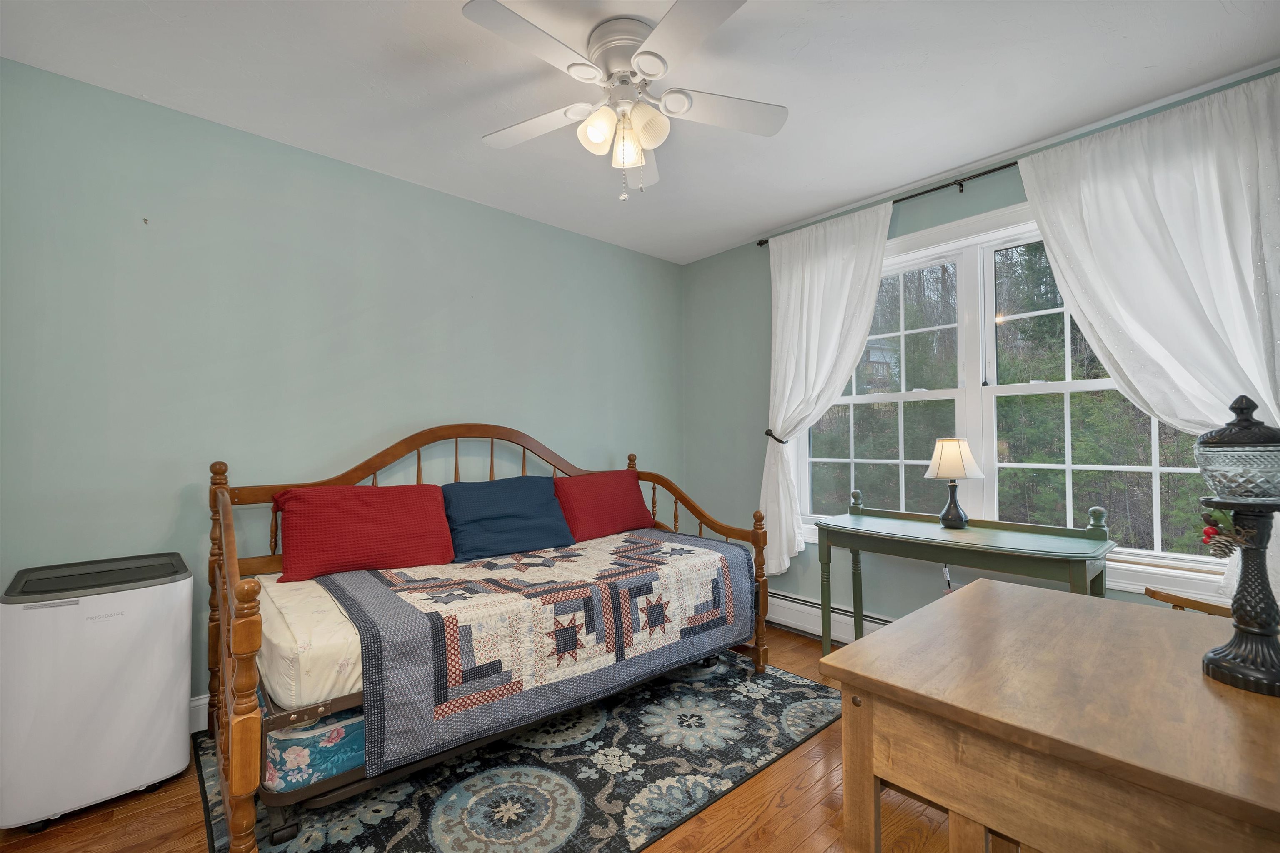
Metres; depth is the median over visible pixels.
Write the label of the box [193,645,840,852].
rug
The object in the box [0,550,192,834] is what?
portable air conditioner
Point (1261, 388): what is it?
right curtain
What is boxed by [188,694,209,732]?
baseboard
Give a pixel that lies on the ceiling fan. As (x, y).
(657, 71)
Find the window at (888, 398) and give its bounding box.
[786,198,1230,597]
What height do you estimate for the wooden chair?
0.636 m
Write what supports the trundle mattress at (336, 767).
in the daybed
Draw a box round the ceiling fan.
[466,0,787,202]
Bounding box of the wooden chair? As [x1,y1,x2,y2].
[1139,585,1234,617]
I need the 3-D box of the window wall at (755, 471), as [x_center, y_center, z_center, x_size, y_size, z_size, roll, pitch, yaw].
[1.564,-0.009,2.715,0.155,2.549,3.570,1,-2,-42]
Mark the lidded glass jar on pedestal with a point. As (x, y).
(1238, 620)
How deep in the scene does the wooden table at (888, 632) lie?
0.83 m
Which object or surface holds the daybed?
on the rug
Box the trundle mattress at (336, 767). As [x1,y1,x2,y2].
[260,705,367,794]
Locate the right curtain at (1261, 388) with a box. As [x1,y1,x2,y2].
[1017,72,1279,607]
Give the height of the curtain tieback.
0.081 m
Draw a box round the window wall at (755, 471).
[684,69,1279,636]
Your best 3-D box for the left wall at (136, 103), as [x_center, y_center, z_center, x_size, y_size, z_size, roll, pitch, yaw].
[-1.131,-0.013,2.779,4.042,2.547,0.157,1,-2,-42]
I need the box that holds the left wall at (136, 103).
[0,57,686,725]
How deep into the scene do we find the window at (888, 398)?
2.53 m
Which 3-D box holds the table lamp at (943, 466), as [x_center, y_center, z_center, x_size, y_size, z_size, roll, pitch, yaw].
[1.509,0.265,2.404,0.246,0.432,0.246,1,-2,-42]
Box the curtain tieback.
[762,428,787,443]
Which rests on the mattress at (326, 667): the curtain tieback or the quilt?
the quilt
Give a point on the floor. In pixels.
(787, 794)
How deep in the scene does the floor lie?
1.57 m
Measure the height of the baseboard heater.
0.193 m
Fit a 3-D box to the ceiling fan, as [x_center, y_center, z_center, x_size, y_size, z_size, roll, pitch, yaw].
[-0.052,-1.044,1.722,1.093,0.556,1.095,1,-2,-42]
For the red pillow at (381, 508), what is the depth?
2.13 m
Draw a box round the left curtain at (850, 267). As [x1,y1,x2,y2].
[759,197,897,576]
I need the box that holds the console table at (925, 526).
[809,490,1117,651]
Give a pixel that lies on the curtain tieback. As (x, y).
(767, 433)
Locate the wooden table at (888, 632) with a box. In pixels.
[819,579,1279,852]
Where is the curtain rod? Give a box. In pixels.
[755,157,1022,246]
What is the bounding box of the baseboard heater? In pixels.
[765,589,890,644]
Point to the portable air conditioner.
(118, 692)
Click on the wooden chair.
(1168, 595)
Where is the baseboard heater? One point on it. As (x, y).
(810, 608)
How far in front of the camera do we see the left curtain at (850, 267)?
3.01 m
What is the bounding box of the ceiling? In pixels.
[0,0,1279,264]
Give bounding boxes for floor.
[0,623,979,852]
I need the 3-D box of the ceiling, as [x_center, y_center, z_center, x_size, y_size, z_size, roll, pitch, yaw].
[0.049,-1.368,1.450,4.088,0.103,3.772,1,-2,-42]
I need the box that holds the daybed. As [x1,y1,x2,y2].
[205,424,766,852]
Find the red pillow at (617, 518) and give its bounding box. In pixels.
[551,468,654,541]
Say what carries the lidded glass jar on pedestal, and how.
on the wooden table at (888, 632)
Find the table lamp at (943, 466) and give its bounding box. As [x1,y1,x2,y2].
[923,437,983,528]
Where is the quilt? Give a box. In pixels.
[317,525,757,777]
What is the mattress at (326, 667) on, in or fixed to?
on the daybed
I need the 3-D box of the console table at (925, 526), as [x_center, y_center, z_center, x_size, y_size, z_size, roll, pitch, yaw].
[1.397,0.806,2.276,0.464,0.906,1.165,1,-2,-42]
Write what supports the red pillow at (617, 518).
on the mattress at (326, 667)
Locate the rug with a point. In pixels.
(529, 769)
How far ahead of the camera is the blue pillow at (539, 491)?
2.49 m
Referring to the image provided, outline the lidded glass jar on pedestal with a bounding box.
[1194,392,1279,695]
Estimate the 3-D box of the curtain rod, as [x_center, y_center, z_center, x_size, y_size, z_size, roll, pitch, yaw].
[1.657,-1.233,2.466,0.108,0.054,2.402,1,-2,-42]
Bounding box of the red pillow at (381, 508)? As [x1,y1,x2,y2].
[274,482,455,582]
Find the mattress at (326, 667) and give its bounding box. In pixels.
[256,570,366,711]
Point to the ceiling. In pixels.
(762, 222)
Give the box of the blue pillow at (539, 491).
[439,475,574,561]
○ ○ ○ ○
THE TASK → When you transcribe the entries, reproduce each line exactly and skip any picture.

ANSWER SECTION →
Metres; depth is the median over visible pixels.
Write the label of the box [193,645,840,852].
rug
The object in the box [0,550,192,834] is what?
portable air conditioner
Point (1261, 388): what is it?
right curtain
What is boxed by [188,694,209,732]?
baseboard
Give a pixel that lies on the ceiling fan. As (x, y).
(657, 71)
Find the window at (888, 398) and give its bounding box.
[786,198,1230,597]
What height do you estimate for the wooden chair?
0.636 m
Write what supports the trundle mattress at (336, 767).
in the daybed
Draw a box round the ceiling fan.
[466,0,787,202]
Bounding box of the wooden chair? As [x1,y1,x2,y2].
[1139,585,1234,617]
I need the 3-D box of the window wall at (755, 471), as [x_center, y_center, z_center, x_size, y_size, z_size, roll, pitch, yaw].
[1.564,-0.009,2.715,0.155,2.549,3.570,1,-2,-42]
Mark the lidded glass jar on pedestal with a point. As (x, y).
(1238, 620)
How deep in the scene does the wooden table at (888, 632) lie?
0.83 m
Which object or surface holds the daybed?
on the rug
Box the trundle mattress at (336, 767). As [x1,y1,x2,y2].
[260,705,367,794]
Locate the right curtain at (1261, 388) with a box. As [x1,y1,x2,y2].
[1017,72,1279,607]
Give the height of the curtain tieback.
0.081 m
Draw a box round the window wall at (755, 471).
[684,69,1279,636]
Your best 3-D box for the left wall at (136, 103), as [x_center, y_center, z_center, x_size, y_size, z_size, roll, pitch, yaw].
[-1.131,-0.013,2.779,4.042,2.547,0.157,1,-2,-42]
I need the box that holds the left wall at (136, 103).
[0,57,686,725]
How deep into the scene do we find the window at (888, 398)?
2.53 m
Which 3-D box holds the table lamp at (943, 466), as [x_center, y_center, z_center, x_size, y_size, z_size, roll, pitch, yaw].
[1.509,0.265,2.404,0.246,0.432,0.246,1,-2,-42]
Box the curtain tieback.
[762,428,787,443]
Which rests on the mattress at (326, 667): the curtain tieback or the quilt?
the quilt
Give a point on the floor. In pixels.
(787, 794)
How deep in the scene does the floor lie?
1.57 m
Measure the height of the baseboard heater.
0.193 m
Fit a 3-D box to the ceiling fan, as [x_center, y_center, z_center, x_size, y_size, z_size, roll, pitch, yaw].
[-0.052,-1.044,1.722,1.093,0.556,1.095,1,-2,-42]
For the red pillow at (381, 508), what is the depth?
2.13 m
Draw a box round the left curtain at (850, 267). As [x1,y1,x2,y2].
[759,197,897,576]
I need the box that holds the console table at (925, 526).
[809,490,1117,651]
Give a pixel that lies on the curtain tieback. As (x, y).
(767, 433)
Locate the wooden table at (888, 632) with a box. In pixels.
[819,579,1279,852]
Where is the curtain rod? Give a box. In pixels.
[755,157,1022,246]
What is the bounding box of the baseboard heater? In pixels.
[765,589,890,644]
Point to the portable air conditioner.
(118, 692)
Click on the wooden chair.
(1168, 595)
Where is the baseboard heater? One point on it. As (x, y).
(810, 608)
How far in front of the camera do we see the left curtain at (850, 267)?
3.01 m
What is the bounding box of the ceiling? In pixels.
[0,0,1279,264]
Give bounding boxes for floor.
[0,623,979,852]
I need the 3-D box of the ceiling, as [x_center, y_center, z_center, x_size, y_size, z_size, roll, pitch, yaw].
[0.049,-1.368,1.450,4.088,0.103,3.772,1,-2,-42]
I need the box that holds the daybed. As [x1,y1,x2,y2].
[205,424,766,852]
Find the red pillow at (617, 518) and give its bounding box. In pixels.
[551,468,654,541]
Say what carries the lidded glass jar on pedestal, and how.
on the wooden table at (888, 632)
Find the table lamp at (943, 466) and give its bounding box. As [x1,y1,x2,y2].
[923,437,983,528]
Where is the quilt? Give a box. In pixels.
[317,525,757,777]
What is the mattress at (326, 667) on, in or fixed to?
on the daybed
I need the 3-D box of the console table at (925, 526), as [x_center, y_center, z_center, x_size, y_size, z_size, roll, pitch, yaw].
[1.397,0.806,2.276,0.464,0.906,1.165,1,-2,-42]
Write what supports the red pillow at (617, 518).
on the mattress at (326, 667)
Locate the rug with a point. In pixels.
(529, 769)
How far ahead of the camera is the blue pillow at (539, 491)?
2.49 m
Referring to the image provided, outline the lidded glass jar on pedestal with a bounding box.
[1194,392,1279,695]
Estimate the 3-D box of the curtain rod, as [x_center, y_center, z_center, x_size, y_size, z_size, roll, pitch, yaw].
[1.657,-1.233,2.466,0.108,0.054,2.402,1,-2,-42]
Bounding box of the red pillow at (381, 508)? As [x1,y1,x2,y2].
[274,482,455,582]
Find the mattress at (326, 667) and give its bounding box. In pixels.
[256,570,366,711]
Point to the ceiling. In pixels.
(762, 222)
Give the box of the blue pillow at (539, 491).
[439,475,574,561]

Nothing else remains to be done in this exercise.